The archetypal examples of great shopping experiences differ between women and men, but hey, what doesn’t? For women, the ideal experience is best embodied by shopping for their wedding dress. Think of the Anticipation since she first saw Cinderella or perused her parent’s wedding album. The Pursuit becomes real when she agrees to marry and becomes engaged. The Prominence is perfectly delivered by the wonderfully knowledgeable sales and alteration professionals, the attractive fitting rooms with perfect lighting and offers of Champagne, all coupled with the admiring audience of her mother, sisters and maid of honor in attendance. The Appreciation comes years later when she releases the dress from its heirloom garment bag and shares it with her daughters, regaling them with the stories, and launching them into their own journey of Anticipation.

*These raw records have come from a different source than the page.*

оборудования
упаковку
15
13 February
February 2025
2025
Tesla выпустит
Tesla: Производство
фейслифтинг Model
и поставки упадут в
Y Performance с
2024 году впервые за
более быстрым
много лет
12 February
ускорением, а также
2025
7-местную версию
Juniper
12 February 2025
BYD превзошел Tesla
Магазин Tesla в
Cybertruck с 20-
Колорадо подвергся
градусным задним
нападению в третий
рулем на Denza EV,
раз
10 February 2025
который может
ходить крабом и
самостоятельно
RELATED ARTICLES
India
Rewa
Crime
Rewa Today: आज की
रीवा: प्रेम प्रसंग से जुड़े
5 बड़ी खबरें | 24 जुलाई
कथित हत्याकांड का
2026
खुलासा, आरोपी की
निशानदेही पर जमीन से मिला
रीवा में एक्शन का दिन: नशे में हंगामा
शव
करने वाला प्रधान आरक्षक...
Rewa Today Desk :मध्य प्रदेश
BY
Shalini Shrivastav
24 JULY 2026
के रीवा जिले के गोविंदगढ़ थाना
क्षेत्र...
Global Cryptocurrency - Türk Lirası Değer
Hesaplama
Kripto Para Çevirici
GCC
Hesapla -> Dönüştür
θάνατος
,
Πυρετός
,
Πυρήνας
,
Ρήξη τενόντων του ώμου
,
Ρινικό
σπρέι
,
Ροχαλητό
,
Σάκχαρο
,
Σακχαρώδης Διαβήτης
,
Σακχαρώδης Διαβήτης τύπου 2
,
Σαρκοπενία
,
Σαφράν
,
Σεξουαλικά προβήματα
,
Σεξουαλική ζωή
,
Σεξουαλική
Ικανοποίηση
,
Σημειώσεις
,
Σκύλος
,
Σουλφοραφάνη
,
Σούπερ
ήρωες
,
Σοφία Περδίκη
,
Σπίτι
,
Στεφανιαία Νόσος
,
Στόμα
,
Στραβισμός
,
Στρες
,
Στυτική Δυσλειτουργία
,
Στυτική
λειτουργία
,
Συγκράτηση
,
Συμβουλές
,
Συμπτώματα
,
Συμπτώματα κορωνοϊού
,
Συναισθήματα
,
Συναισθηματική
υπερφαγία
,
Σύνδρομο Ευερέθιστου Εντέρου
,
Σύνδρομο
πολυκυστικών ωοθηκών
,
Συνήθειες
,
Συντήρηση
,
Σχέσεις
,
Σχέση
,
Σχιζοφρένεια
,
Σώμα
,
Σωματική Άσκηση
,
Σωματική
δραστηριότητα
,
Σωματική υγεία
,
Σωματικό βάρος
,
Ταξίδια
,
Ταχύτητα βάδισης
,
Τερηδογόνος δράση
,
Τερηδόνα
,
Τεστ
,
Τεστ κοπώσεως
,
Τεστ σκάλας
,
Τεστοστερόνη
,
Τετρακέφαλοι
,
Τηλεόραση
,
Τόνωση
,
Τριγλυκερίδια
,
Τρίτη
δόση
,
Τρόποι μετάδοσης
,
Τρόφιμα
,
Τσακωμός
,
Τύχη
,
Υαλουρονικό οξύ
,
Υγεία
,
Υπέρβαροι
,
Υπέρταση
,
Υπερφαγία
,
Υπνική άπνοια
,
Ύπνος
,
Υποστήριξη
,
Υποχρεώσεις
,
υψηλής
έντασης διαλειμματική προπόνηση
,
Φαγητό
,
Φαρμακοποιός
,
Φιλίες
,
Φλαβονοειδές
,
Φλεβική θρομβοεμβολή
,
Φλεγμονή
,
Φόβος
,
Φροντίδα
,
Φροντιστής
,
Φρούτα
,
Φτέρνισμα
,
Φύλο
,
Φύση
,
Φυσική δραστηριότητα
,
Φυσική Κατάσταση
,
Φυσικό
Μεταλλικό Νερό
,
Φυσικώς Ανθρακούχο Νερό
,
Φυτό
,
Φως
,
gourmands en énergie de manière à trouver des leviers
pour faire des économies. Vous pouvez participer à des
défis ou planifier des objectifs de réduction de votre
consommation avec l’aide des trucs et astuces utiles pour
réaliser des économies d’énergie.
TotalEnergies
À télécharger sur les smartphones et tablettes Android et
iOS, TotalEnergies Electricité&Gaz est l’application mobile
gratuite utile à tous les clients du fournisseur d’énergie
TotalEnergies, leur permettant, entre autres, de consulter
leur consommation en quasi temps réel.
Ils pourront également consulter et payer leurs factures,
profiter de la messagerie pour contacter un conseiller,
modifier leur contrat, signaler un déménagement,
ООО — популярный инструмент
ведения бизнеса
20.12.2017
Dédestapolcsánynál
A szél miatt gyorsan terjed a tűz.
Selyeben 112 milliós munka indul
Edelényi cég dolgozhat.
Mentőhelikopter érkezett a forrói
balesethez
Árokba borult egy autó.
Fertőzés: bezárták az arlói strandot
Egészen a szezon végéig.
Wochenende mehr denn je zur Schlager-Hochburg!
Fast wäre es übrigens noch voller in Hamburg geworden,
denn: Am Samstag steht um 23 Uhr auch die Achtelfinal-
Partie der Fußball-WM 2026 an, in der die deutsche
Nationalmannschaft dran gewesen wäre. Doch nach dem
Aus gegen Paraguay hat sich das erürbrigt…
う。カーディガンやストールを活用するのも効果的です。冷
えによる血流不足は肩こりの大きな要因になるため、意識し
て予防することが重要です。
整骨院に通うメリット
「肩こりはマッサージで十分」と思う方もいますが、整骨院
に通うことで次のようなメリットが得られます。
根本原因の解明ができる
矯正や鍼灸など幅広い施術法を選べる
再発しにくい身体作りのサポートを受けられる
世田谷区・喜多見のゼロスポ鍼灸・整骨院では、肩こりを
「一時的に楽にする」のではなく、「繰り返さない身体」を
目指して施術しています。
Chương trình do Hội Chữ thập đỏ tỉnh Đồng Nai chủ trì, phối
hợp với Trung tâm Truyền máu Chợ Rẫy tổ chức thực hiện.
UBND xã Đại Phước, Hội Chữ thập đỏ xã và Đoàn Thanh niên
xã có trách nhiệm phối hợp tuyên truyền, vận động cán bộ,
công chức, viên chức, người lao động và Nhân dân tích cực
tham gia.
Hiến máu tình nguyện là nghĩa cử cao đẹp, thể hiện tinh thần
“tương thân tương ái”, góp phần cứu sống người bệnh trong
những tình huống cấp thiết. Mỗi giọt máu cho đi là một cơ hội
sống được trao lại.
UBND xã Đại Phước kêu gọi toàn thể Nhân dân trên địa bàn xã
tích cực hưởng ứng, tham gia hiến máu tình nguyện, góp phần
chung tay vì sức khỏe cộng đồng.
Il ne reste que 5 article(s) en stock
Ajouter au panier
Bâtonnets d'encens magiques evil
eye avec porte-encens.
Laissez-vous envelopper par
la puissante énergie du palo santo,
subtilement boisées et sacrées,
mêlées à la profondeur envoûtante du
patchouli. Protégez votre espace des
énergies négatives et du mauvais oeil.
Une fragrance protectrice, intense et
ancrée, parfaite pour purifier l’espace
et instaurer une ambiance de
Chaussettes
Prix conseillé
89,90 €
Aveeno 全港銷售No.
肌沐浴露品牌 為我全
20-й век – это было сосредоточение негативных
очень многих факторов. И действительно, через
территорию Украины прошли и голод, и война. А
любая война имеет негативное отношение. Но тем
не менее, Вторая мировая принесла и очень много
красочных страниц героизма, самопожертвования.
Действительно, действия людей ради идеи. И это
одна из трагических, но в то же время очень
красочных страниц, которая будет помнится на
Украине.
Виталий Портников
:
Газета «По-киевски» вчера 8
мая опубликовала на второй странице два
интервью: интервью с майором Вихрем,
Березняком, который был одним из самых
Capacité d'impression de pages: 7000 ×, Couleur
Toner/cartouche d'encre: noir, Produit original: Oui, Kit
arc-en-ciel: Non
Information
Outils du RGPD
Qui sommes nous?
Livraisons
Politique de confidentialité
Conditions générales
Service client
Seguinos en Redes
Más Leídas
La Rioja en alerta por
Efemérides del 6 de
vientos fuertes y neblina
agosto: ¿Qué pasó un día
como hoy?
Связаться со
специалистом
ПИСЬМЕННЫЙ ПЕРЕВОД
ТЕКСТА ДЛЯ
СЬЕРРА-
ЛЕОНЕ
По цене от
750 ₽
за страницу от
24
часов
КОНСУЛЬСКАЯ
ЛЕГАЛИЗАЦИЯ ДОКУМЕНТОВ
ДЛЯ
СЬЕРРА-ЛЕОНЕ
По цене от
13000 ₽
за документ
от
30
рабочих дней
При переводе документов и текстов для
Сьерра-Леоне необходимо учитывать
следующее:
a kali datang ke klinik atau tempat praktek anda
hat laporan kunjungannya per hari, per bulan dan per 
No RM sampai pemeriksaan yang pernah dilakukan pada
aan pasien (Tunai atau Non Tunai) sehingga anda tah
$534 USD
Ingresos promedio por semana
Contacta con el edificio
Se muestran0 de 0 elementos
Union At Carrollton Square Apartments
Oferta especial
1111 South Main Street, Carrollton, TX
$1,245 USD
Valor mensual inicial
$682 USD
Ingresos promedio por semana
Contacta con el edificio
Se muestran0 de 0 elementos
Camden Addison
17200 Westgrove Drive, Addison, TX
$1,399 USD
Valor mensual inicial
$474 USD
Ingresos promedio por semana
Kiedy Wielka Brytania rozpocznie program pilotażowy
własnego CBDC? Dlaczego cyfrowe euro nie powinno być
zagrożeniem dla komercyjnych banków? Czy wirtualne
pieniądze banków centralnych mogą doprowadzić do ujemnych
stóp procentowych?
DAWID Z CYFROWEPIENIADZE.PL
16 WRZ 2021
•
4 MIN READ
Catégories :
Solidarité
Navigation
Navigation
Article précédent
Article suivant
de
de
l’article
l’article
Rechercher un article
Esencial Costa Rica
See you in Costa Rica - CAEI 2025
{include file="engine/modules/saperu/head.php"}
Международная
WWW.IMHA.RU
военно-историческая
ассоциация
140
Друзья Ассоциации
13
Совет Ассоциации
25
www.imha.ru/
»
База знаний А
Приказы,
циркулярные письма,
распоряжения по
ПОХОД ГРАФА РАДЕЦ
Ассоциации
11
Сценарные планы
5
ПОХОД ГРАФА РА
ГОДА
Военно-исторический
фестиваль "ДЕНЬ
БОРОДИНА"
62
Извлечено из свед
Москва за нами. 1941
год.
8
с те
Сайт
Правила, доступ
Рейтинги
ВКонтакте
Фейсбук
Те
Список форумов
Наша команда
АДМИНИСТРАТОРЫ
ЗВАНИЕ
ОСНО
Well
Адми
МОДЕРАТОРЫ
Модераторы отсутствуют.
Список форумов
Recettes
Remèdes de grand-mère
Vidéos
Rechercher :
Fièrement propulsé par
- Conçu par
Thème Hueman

For men, the exact same syntax prevails. His archetypal quest was for the first car. He anticipated it since he played with Matchbox versions. He pursued it once his father agreed, gaining a sense of his own prominence when the used car salesman negotiated with him (and his father). He knows that exact car has appreciated in value, because he has been watching its price on eBay. Most likely he bemoans what might have been if he’d “only put it up on blocks” instead of selling it when he moved on from that car-version of himself.

Typically, women and men don’t talk about the importance of a good deal when they describe their powerful shopping experiences. They do say they don\’t want to feel dumb about paying too much. When the APPA shopping syntax doesn’t exist, then price becomes the default emotional setting. Price gauges a shopper’s savvy. If value is the only conquest, price makes them feel smart, having gamed a system they view as rigged against them. They settle for not paying “stupid money” in lieu of having an emotional connection to the shopping experience, forfeiting the rewards of APPA.

What does the value approach mean for retailers? It means a focus on Prominence. That’s the piece of the retail experience the retailer can credibly use to deliver meaning plus margin.

Feelings

But from a broader perspective, ask yourself the tough question: Do my customers feel significant when they shop my shop? Shop your own store. How do you feel? Take it a step further. Ask your customers to tell you how they describe shopping your store. Watch out if you hear words like invisible, harried, harassed, ignored. You might hear them try to salvage the bad experience with, “but I got a good deal.” Is that what you want to be known for? It’s a fair approach if you are a value retailer with a utilitarian approach. But if you see yourself offering an authentic, meaningful retail experience, being celebrated for “cheap” puts you squarely in the race to the bottom. That image doesn’t promote Anticipation, Prominence or Appreciation.

Under hypnosis as well as wide-awake, people want to emerge elevated or transformed by the experience of shopping with you.

But I want to go even further. The best shopping experiences in a consumer culture and economy such as ours aren’t experiences at all: They are enchantments.

Enchantment comes from moments transcendent from the rough and tumble of daily life. Enchantment is transformative. The shopper can realize a moment that reflects their idea of a better self, their anticipated self, their dreamed self when they are enchanted.

But we can’t deliver enchantment as a one-off and then congratulate ourselves about it. Let’s stop making our shoppers nuts. Trust they want to be treated as significant. Know that they enjoy all stages of APPA. What if we created retail enchantments to delightfully deliver on that crazy promise all the time?